Correlating polyethylene microstructure to stress cracking; correlations to post yield tensile tests

Abstract

From experimental size exclusion chromatography/infrared detection and differential scanning calorimetry data coupled with random walk statistics, the primary structure parameter (PSP3*) and the average number of crystals per chain (ANCC) were estimated and used to correlate microstructure effects of various high density polyethylenes to their measured natural draw ratio (NDR) and strain hardening modulus (SHM). Results suggest that while both the NDR and SHM reflect the extent of connectivity between crystalline lamella, the SHM reflects the strength of those bridging entanglements and tie molecules.

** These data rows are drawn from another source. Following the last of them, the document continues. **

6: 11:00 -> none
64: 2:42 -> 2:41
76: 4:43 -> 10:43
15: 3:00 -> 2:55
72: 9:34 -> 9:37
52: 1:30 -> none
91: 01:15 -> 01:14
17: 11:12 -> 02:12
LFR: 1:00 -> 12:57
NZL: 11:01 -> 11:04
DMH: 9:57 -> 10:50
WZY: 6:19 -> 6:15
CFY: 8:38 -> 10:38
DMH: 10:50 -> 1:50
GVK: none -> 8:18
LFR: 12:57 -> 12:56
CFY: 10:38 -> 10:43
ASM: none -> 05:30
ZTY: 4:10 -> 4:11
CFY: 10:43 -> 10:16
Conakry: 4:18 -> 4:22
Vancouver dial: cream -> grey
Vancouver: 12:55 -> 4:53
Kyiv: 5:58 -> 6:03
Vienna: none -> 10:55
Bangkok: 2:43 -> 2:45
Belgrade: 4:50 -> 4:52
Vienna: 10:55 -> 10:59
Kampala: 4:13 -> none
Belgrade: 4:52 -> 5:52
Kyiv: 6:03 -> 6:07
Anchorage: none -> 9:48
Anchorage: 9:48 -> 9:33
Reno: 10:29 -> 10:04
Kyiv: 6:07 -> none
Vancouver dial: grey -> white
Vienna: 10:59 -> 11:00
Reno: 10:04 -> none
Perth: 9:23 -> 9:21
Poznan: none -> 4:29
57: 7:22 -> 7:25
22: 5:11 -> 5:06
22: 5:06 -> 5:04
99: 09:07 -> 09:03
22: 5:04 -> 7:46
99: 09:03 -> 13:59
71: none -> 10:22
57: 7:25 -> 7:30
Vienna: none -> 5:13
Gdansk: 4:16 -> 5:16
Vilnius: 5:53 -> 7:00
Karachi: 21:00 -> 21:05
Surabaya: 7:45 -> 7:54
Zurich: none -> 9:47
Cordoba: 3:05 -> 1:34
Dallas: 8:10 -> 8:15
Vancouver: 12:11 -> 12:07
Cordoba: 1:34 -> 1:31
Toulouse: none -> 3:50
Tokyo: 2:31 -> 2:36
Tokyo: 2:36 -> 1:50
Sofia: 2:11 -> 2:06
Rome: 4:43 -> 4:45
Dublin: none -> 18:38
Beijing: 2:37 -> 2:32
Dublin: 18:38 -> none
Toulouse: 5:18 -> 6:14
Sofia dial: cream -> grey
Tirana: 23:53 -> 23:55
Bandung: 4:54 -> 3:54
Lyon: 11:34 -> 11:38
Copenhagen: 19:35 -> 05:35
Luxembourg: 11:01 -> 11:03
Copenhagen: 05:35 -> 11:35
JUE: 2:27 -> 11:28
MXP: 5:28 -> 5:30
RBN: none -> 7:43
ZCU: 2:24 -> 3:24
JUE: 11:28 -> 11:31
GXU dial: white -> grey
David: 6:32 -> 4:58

Based on this view and supporting stress strain curves, different but related mechanisms for SHM were suggested for homopolymers versus copolymers. Moreover, a delineation between the effects of branch type was suggested. A “crystal tie mesh (CTM)” model that views the system to be a type of network formed by “crosslinking” multiple bridging and entangled tie chains through common crystalline lamella was proposed. In this semi-empirical model, rather than a rigorous development, basic scaling arguments using the PSP3* and ANCC parameters along with branch length factors (fB) were used. A linear correlation (R2 = 0.9615) was found between the SHM and the structural relationship, fB (PSP3*3/ANCC), for samples used in this study which included monomodal and bimodal resins made using various catalyst types.